Caesars Head Gary Loveman Still Miffed over Massachusetts
Gary Loveman, CEO of Caesars Entertainment and a native of the city of Boston, clearly isn’t taking his company’s rejection there lightly.
CDC Gaming Reports ran a story this weekend noting that Loveman is still angry that Caesars was forced to back away from a plan to put a $1 billion casino at the site of the historic Suffolk Downs racetrack, also the company’s former partner in the would-be development.
Company walked away late last month
Caesars made a hasty exit from Massachusetts in late October after regulators uncovered allegedly organized crime ties to an investor in a now-cancelled Nevada hotel redevelopment project that would have seen the old Bill’s Gamblin’ Hall on the Las Vegas Strip transformed into a luxury hotel modeled after one in New York, the Gansevoort.
Both Caesars and the investor in question, German-born Arik Kislin, have criticized Massachusetts regulators as being far too strict.
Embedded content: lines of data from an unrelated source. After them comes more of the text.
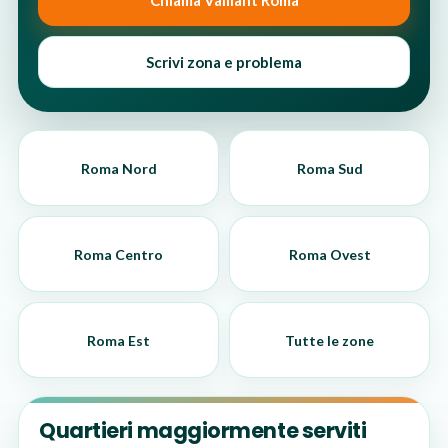
Chiama Vaillant Roma
Scrivi zona e problema
Roma Nord
Roma Sud
Roma Centro
Roma Ovest
Roma Est
Tutte le zone
Quartieri maggiormente serviti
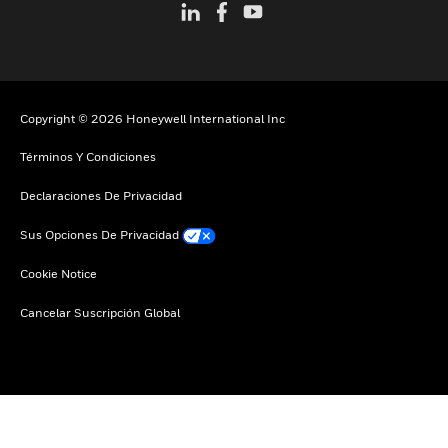
Copyright © 2026 Honeywell International Inc
Términos Y Condiciones
Declaraciones De Privacidad
Sus Opciones De Privacidad
Cookie Notice
Cancelar Suscripción Global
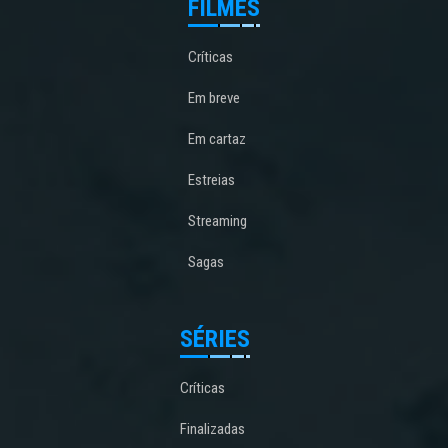
FILMES
Críticas
Em breve
Em cartaz
Estreias
Streaming
Sagas
SÉRIES
Críticas
Finalizadas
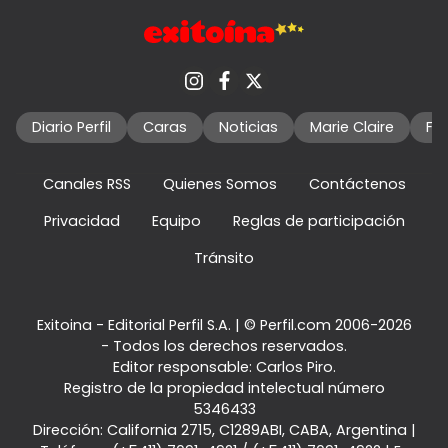
Diario Perfil
Caras
Noticias
Marie Claire
Fo
Canales RSS
Quienes Somos
Contáctenos
Privacidad
Equipo
Reglas de participación
Tránsito
Exitoina - Editorial Perfil S.A.
| © Perfil.com 2006-2026
- Todos los derechos reservados.
Editor responsable: Carlos Piro.
Registro de la propiedad intelectual número
5346433
Dirección:
California 2715
,
C1289ABI
,
CABA, Argentina
|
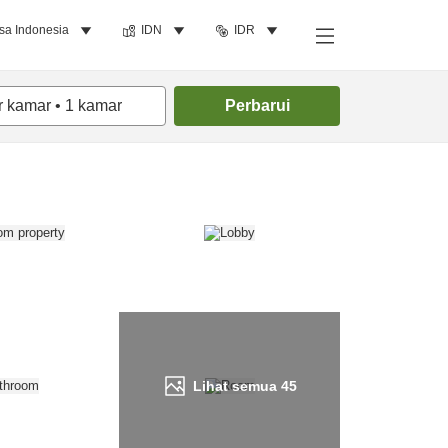
sa Indonesia
IDN
IDR
Cari kamar
r kamar
•
1
kamar
Perbarui
Lihat semua
45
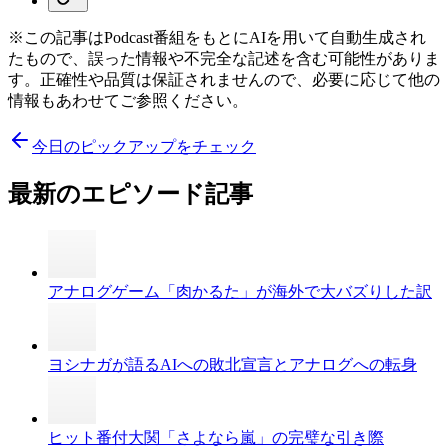
※この記事はPodcast番組をもとにAIを用いて自動生成され
たもので、誤った情報や不完全な記述を含む可能性がありま
す。正確性や品質は保証されませんので、必要に応じて他の
情報もあわせてご参照ください。
今日のピックアップをチェック
最新のエピソード記事
アナログゲーム「肉かるた」が海外で大バズりした訳
ヨシナガが語るAIへの敗北宣言とアナログへの転身
ヒット番付大関「さよなら嵐」の完璧な引き際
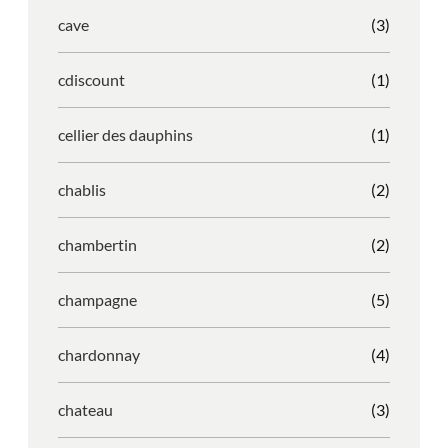
cave
(3)
cdiscount
(1)
cellier des dauphins
(1)
chablis
(2)
chambertin
(2)
champagne
(5)
chardonnay
(4)
chateau
(3)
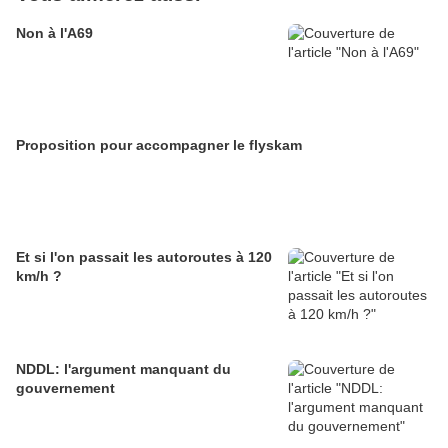
Non à l'A69
Proposition pour accompagner le flyskam
Et si l'on passait les autoroutes à 120
km/h ?
NDDL: l'argument manquant du
gouvernement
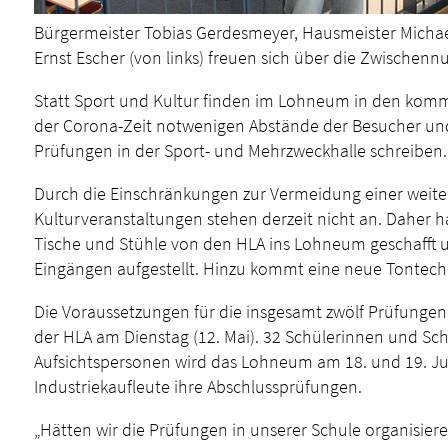
Bürgermeister Tobias Gerdesmeyer, Hausmeister Micha
Ernst Escher (von links) freuen sich über die Zwische
Statt Sport und Kultur finden im Lohneum in den komm
der Corona-Zeit notwenigen Abstände der Besucher und
Prüfungen in der Sport- und Mehrzweckhalle schreiben.
Durch die Einschränkungen zur Vermeidung einer weit
Kulturveranstaltungen stehen derzeit nicht an. Daher
Tische und Stühle von den HLA ins Lohneum geschafft 
Eingängen aufgestellt. Hinzu kommt eine neue Tontech
Die Voraussetzungen für die insgesamt zwölf Prüfungen
der HLA am Dienstag (12. Mai). 32 Schülerinnen und S
Aufsichtspersonen wird das Lohneum am 18. und 19. Jun
Industriekaufleute ihre Abschlussprüfungen.
„Hätten wir die Prüfungen in unserer Schule organisier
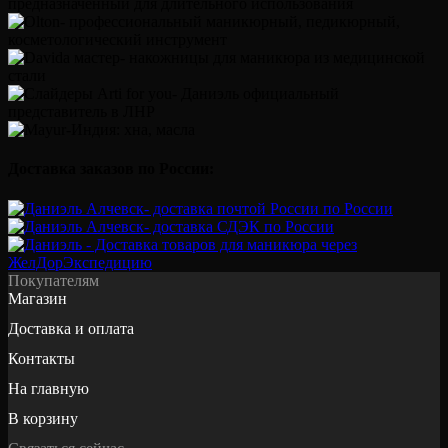
Доставка заказов по России:
Покупателям
Магазин
Доставка и оплата
Контакты
На главную
В корзину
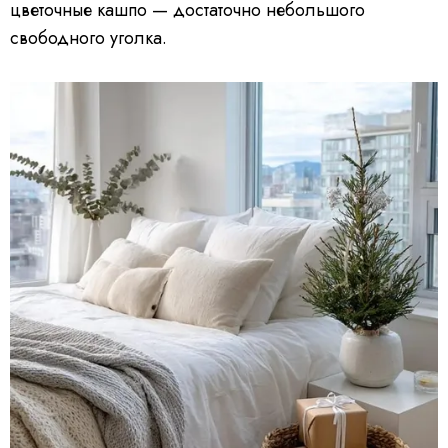
цветочные кашпо — достаточно небольшого
свободного уголка.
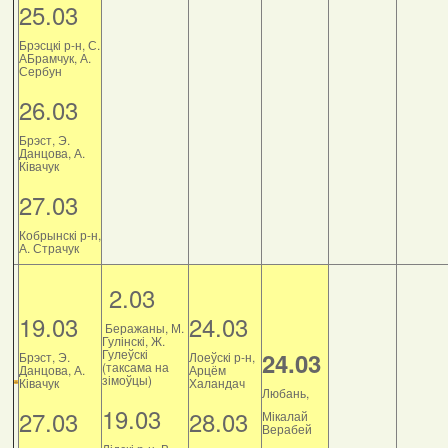
25.03
Брэсцкі р-н, С.
АБрамчук, А.
Сербун
26.03
Брэст, Э.
Данцова, А.
Ківачук
27.03
Кобрынскі р-н,
А. Страчук
2.03
19.03
24.03
Беражаны, М.
Гулінскі, Ж.
Гулеўскі
24.03
Брэст, Э.
Лоеўскі р-н,
(таксама на
Данцова, А.
Арцём
зімоўцы)
Ківачук
Халандач
Любань,
19.03
27.03
28.03
Мікалай
Верабей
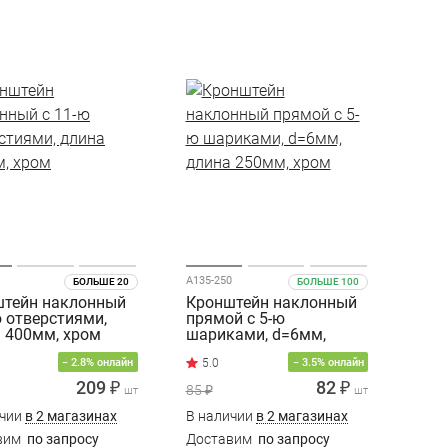
A135-250
БОЛЬШЕ 20
БОЛЬШЕ 100
тейн наклонный
Кронштейн наклонный
ю отверстиями,
прямой с 5-ю
 400мм, хром
шариками, d=6мм,
длина 250мм, хром
− 2.8% онлайн
− 3.5% онлайн
209 ₽
82 ₽
85 ₽
шт
шт
ичии
в 2 магазинах
В наличии
в 2 магазинах
вим
по запросу
Доставим
по запросу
Even Steve Wynn, another competitor for the lone Boston-area casino license expected to be issued sometime early in 2014, has said that he was surprised that Caesars was deemed unsuitable to operate in the state. It is worth noting that while Wynn passed a required voter referendum with overwhelming local support for its Everett casino plan back in June, the company has yet to clear regulatory background checks.
Suffolk Downs, located in the neighborhood of East Boston, lost its November 5 voter referendum in the wake of the departure of Caesars from the project. The loss of Caesars happened so close to election time that the company’s name still appeared on ballots, a fact that seemed to add to voter confusion even though Suffolk Downs had vowed to locate a new casino partner before the final application deadline of December 31.
Time has not healed Loveman’s wounds
For his part, a month later native son Loveman is still fuming.
“It’s not like we’re a new applicant with a great deal of uncertainty. We’re on display for examination every day,” Loveman said this week.
“If Steve (Wynn) had put in a better proposal than us and they had chosen Wynn, then congratulations to Steve. It would have been a better result than this,” he continued.
Massachusetts licenses much sought-after
Prior to his company’s ouster from the state, Loveman had been talking up Boston as having the potential to be the nation’s next big gambling center, an East coast answer to Las Vegas.
Indeed, for much of 2013 the competition for the three new casino licenses to be issued there has attracted a great deal of media attention as big name companies have fought to win approval from Massachusetts residents and gaming officials.
As we reported yesterday, this week Massachusetts regulators deemed Foxwoods Casino, the backer of a casino plan for the city of Milford, suitable to operate in the state so long as it was able to secure a partner to provide additional financing for the project. Foxwoods did just that, on Friday announcing that it had entered into a deal with Gaming and Leisure Properties Inc., a company formerly owned by Penn National, ahead of a public vote on the matter scheduled to take place on Tuesday.